**DATA PROVIDED**
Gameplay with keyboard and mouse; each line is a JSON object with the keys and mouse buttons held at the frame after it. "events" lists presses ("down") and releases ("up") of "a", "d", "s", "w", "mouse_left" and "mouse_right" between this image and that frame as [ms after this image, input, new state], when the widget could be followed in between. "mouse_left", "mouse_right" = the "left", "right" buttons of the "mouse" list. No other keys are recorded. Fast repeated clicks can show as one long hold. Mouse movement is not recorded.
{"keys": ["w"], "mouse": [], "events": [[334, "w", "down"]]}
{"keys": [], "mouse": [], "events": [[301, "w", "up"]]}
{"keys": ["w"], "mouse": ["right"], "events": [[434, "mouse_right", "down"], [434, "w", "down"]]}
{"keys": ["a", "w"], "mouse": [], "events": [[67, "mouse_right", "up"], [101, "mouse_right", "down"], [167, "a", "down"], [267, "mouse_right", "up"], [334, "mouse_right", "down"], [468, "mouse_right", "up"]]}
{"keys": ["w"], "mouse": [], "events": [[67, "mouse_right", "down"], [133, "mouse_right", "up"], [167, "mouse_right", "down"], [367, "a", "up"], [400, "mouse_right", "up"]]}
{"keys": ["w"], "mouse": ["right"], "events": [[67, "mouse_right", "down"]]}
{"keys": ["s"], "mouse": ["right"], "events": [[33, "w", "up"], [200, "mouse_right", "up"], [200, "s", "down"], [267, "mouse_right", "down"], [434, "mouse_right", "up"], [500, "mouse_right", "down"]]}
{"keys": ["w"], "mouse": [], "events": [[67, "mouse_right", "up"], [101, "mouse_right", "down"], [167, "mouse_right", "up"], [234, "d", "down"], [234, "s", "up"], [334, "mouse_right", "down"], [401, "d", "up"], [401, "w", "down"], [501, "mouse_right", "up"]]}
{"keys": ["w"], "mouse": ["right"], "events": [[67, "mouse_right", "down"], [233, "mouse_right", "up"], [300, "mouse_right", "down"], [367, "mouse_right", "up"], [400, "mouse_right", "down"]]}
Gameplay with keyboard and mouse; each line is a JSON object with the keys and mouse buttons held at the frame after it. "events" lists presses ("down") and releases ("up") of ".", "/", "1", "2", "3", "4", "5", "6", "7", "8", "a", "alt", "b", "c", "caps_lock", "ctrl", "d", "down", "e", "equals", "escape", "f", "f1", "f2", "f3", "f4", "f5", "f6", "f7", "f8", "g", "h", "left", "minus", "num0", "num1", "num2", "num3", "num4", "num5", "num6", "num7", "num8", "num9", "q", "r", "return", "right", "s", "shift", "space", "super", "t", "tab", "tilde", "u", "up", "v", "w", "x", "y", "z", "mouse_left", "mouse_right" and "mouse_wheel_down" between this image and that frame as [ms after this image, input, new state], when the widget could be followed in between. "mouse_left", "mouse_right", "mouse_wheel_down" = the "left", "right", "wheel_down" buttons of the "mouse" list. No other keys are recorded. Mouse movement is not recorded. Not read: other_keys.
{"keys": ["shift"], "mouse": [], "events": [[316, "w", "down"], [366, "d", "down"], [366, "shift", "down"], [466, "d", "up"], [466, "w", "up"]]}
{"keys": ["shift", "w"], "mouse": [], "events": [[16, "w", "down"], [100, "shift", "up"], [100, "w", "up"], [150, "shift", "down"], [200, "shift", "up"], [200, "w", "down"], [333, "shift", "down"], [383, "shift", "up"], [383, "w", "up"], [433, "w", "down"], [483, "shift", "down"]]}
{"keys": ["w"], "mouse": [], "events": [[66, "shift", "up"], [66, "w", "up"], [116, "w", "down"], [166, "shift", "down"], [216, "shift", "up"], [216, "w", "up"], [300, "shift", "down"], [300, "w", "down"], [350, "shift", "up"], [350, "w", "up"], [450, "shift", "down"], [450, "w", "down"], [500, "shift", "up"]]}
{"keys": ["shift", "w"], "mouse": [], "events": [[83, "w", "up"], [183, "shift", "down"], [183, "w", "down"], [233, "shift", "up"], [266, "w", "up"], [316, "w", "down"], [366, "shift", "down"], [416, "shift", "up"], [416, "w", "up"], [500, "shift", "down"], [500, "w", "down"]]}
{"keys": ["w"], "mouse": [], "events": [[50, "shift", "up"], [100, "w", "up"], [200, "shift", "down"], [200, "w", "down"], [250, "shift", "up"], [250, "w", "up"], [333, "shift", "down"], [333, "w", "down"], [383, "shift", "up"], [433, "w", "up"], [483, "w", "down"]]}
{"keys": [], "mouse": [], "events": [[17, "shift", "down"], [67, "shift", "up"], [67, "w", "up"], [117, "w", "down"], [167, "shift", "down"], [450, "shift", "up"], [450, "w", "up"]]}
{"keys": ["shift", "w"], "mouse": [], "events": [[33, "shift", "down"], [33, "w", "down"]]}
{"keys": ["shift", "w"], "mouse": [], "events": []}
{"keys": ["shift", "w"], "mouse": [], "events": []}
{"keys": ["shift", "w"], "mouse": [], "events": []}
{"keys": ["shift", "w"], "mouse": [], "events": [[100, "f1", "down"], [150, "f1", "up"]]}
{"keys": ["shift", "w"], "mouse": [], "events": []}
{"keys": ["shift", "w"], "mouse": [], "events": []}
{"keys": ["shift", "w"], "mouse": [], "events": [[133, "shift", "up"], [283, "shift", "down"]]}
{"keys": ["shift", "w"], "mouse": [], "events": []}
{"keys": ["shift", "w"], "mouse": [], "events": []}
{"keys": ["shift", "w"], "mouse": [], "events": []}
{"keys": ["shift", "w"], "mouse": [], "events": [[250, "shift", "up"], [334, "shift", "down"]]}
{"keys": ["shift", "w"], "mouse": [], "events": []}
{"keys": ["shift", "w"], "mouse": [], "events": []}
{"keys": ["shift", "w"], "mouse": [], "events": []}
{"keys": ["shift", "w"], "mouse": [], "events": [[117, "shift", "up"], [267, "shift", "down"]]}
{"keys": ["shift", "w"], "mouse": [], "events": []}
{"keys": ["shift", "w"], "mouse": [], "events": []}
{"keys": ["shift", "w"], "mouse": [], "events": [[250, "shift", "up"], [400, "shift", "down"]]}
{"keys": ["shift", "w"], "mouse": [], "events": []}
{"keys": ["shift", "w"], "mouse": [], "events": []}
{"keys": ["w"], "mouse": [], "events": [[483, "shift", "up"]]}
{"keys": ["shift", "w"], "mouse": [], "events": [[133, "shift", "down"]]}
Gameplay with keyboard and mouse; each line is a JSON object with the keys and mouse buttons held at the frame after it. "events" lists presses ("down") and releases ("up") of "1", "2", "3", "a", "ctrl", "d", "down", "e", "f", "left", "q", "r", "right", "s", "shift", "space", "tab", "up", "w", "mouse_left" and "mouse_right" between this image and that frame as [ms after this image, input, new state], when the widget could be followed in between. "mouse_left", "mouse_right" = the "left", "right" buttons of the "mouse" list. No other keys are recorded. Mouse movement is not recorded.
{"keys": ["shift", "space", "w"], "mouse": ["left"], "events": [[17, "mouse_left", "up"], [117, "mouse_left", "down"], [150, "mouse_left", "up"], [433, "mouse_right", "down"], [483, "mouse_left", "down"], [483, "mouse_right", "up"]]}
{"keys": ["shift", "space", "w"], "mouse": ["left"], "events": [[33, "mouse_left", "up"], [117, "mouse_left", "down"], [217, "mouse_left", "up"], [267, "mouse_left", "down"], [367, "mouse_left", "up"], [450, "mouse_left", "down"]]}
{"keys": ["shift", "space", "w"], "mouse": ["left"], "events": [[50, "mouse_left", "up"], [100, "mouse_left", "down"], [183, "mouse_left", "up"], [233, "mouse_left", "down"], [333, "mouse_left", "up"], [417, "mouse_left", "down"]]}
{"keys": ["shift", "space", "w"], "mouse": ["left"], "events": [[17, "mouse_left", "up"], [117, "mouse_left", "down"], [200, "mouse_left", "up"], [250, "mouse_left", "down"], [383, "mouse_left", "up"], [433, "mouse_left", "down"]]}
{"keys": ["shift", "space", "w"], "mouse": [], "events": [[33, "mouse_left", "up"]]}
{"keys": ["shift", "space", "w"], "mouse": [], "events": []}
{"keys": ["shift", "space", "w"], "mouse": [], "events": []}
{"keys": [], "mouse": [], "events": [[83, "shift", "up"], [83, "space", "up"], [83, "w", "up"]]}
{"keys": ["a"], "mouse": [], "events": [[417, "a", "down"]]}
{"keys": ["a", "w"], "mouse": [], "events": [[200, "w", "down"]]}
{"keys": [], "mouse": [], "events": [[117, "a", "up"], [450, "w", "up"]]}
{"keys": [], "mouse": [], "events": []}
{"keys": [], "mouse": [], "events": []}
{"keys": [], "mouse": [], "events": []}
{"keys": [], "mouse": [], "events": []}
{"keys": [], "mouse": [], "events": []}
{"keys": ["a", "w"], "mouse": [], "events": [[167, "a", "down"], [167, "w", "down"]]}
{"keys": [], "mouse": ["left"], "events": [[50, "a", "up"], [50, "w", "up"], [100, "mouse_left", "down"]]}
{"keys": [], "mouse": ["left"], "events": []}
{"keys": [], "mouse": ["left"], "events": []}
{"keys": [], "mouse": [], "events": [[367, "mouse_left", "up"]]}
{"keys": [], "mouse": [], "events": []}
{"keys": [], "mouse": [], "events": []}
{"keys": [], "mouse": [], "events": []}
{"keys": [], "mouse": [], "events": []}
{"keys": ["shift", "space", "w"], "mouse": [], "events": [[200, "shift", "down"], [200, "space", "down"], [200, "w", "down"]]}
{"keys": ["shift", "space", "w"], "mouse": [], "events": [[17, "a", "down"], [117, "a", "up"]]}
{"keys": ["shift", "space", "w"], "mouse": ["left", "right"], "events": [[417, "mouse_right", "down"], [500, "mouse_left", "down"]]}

**YOUR GOAL**
Work out the count of lines in the data above containing the string "ctrl". Give it alone.

**EXPECTED OUTPUT**
2